Asosyallikten değildir bence. bazen kimsenin söylemediği gerçekleri duyarız kendimizden. insanın kendisiyle hesaplaşmasıdır. neden bilmem daha konuşmaz oldum kendimle. oysa beni benden iyi kim anlar ki?
kendinden duyacağı ve kendine anlatacağı bir şeyler olan insanın eylemidir. hem monolog, hem dialogdur.
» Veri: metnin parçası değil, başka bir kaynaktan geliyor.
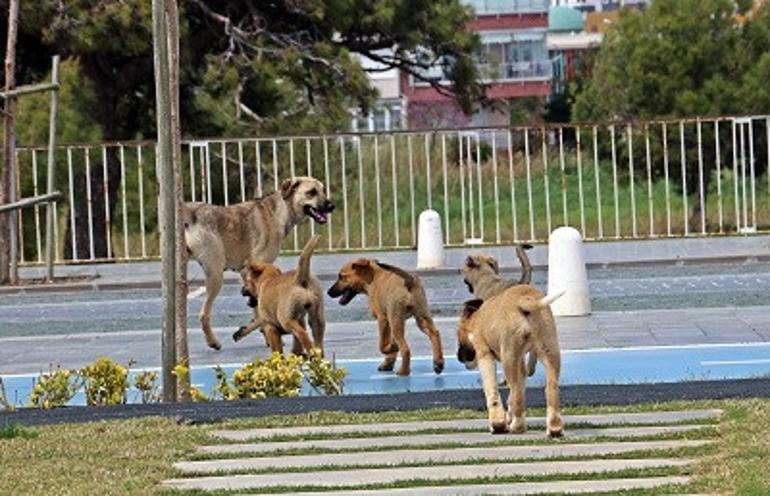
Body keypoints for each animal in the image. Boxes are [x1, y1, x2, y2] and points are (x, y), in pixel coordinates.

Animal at [185, 176, 332, 350]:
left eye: (323, 190)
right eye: (312, 192)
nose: (331, 206)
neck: (278, 211)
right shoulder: (254, 267)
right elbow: (258, 312)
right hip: (215, 273)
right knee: (203, 314)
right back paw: (213, 342)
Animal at [452, 284, 560, 436]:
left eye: (458, 333)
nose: (459, 357)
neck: (478, 319)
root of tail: (524, 300)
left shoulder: (484, 355)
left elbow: (492, 392)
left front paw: (498, 425)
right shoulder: (520, 364)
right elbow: (514, 393)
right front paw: (507, 418)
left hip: (509, 357)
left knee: (516, 393)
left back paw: (517, 427)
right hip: (549, 350)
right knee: (550, 388)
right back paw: (555, 428)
"kendi kendine konuşana deli derler." cümlesini sanırım çok küçükken laf dalaşında filan kullanıyorduk. şimdiyse kendi kendime konuşmazsam delireceğimi gayet iyi biliyorum. şehir hayatının uzak ve üstünkörü ilişkilerini yaşarken içten konuşmaya ve içten bir şekilde dinlemeye ihtiyaç duyuyoruz hepimiz. insanlardan gittikçe çok daha fazla düşünce ve hayal saklıyoruz. çünkü o kadar çok insanı yaşadık, uyum sağladık ve uyumsuz olduk ki, kendimiz gibi olabileceğimiz bir insan yok etrafımızda. biliyoruz ve sıkıldık. içimizin içinin içine düşmekten, başkasının hayat algısına sıçrayamamaktan sıkıldık. çünkü herkes kendi içindeki spiralin en dibine, kara deliğe balıklama dalış halinde. sindik ve pustuk. sorumluluklar ve beklentileri karşılamaktan başka bir ruhani giysimiz yok uzun süredir. kendimizle kaldığımızdaysa televizyon ve internetle ya "ulusa sesleniyoruz" ya da sadece seyrediyoruz. kendimize nerede dokunacağız o halde, iletişim düşlere bile müdahele ederken? kendimize... bize... ona... içimize... içimizden dışımıza... dışımızdan içimize...
Evde tek başınayken bihayli yoğun zühur eder. Bir süre sonra delirdiği sanabilir insan, sansın da. O kadar süre tek başına niye kalıyorsun zaten godoş musun sen?